SELECTED PASSAGE.
········

Upsource 2017.3 Help

Upsource distributed installation without Docker

In this document:

Hardware requirements

Refer to Upsource cluster hardware requirements

Setting up Upsource Cluster

The moving parts

An Upsource cluster consists of the services listed below. The services can either be installed on the same server or distributed across multiple servers – physical or virtual – in any combination. For some services only one instance is allowed, while others (frontend, psi-agent, analyzer) can be scaled as necessary. We recommend running scaled services on different servers to improve performance and reliability.

cassandra

Manages Cassandra database included with Upsource.

frontend

Upsource web-based UI.

psi-agent

Provides code model services (code intelligence) based on IntelliJ IDEA.

psi-broker

Manages psi-agent tasks.

analyzer

Imports revisions from VCS to Cassandra database.

opscenter

Provides cluster monitoring facilities.

haproxy

Provides the entry point of the distributed Upsource cluster. Proxies all incoming requests to services.

file-clustering

Provides the backend for certain "smart" features of Upsource (review suggestions, revision suggestions, etc.) by computing file and revision similarity indices.

Additionally, Upsource depends on two external services: JetBrains Hub, which is used for user authentication and permissions management, and Apache Cassandra, which is the database engine used by Upsource. Cassandra itself can run both in single- and multi-node configurations, however, administration of Cassandra is beyond the scope of this document.

········

PROBLEMS TO WORK ON.
a: Print the Upsource installation page in full, word for word.
b: Render the lines of the records from the line with "class: Polypodiopsida" up to and including the final line of the records as a JSON list of strings, one string per line, with blank lines omitted.

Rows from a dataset
········

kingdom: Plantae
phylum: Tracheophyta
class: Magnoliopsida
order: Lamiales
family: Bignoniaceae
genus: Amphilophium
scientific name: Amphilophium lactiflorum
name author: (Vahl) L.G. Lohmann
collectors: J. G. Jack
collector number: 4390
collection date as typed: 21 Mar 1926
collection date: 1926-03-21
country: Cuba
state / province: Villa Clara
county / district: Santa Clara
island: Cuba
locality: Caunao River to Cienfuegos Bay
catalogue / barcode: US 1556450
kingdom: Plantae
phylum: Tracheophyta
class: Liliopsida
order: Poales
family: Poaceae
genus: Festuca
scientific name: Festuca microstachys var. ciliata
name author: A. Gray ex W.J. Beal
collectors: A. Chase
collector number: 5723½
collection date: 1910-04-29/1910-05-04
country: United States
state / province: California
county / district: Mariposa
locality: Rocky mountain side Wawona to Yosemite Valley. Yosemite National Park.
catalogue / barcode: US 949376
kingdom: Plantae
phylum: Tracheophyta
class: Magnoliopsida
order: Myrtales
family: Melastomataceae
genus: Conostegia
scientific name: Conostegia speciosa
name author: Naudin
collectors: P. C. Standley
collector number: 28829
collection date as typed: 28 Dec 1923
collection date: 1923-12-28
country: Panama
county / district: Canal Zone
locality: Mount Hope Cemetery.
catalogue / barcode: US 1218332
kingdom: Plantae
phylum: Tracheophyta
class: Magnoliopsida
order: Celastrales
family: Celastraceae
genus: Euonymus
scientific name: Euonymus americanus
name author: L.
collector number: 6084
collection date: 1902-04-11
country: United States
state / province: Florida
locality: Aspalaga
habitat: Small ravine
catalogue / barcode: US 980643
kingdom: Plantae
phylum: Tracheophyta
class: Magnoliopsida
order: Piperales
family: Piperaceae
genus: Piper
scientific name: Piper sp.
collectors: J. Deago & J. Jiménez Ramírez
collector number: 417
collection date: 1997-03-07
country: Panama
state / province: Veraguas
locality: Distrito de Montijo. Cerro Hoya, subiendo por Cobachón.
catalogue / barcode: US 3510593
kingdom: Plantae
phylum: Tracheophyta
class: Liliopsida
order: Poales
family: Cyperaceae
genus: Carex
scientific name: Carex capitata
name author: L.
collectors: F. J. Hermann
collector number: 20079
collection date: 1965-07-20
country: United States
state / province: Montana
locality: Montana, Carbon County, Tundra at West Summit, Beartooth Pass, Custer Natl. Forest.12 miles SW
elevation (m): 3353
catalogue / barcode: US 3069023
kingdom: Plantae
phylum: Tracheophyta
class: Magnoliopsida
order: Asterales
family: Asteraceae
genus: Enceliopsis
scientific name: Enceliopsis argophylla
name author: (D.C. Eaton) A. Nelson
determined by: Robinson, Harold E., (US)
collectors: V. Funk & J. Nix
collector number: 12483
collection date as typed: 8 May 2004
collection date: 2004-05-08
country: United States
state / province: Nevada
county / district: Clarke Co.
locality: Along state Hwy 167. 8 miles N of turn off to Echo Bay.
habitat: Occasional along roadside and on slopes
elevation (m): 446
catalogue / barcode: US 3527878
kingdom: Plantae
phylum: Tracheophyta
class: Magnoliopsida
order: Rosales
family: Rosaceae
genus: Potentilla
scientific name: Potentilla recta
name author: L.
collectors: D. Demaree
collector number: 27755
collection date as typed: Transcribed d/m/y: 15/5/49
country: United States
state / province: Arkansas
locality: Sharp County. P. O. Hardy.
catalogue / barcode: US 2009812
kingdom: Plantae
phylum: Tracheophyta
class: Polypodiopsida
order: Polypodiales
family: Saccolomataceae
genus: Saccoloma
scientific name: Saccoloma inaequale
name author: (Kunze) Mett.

········

ANSWERS BELOW.
a:
Upsource 2017.3 Help

Upsource distributed installation without Docker

In this document:

Hardware requirements

Refer to Upsource cluster hardware requirements

Setting up Upsource Cluster

The moving parts

An Upsource cluster consists of the services listed below. The services can either be installed on the same server or distributed across multiple servers – physical or virtual – in any combination. For some services only one instance is allowed, while others (frontend, psi-agent, analyzer) can be scaled as necessary. We recommend running scaled services on different servers to improve performance and reliability.

cassandra

Manages Cassandra database included with Upsource.

frontend

Upsource web-based UI.

psi-agent

Provides code model services (code intelligence) based on IntelliJ IDEA.

psi-broker

Manages psi-agent tasks.

analyzer

Imports revisions from VCS to Cassandra database.

opscenter

Provides cluster monitoring facilities.

haproxy

Provides the entry point of the distributed Upsource cluster. Proxies all incoming requests to services.

file-clustering

Provides the backend for certain "smart" features of Upsource (review suggestions, revision suggestions, etc.) by computing file and revision similarity indices.

Additionally, Upsource depends on two external services: JetBrains Hub, which is used for user authentication and permissions management, and Apache Cassandra, which is the database engine used by Upsource. Cassandra itself can run both in single- and multi-node configurations, however, administration of Cassandra is beyond the scope of this document.

b:
[
  "class: Polypodiopsida",
  "order: Polypodiales",
  "family: Saccolomataceae",
  "genus: Saccoloma",
  "scientific name: Saccoloma inaequale",
  "name author: (Kunze) Mett."
]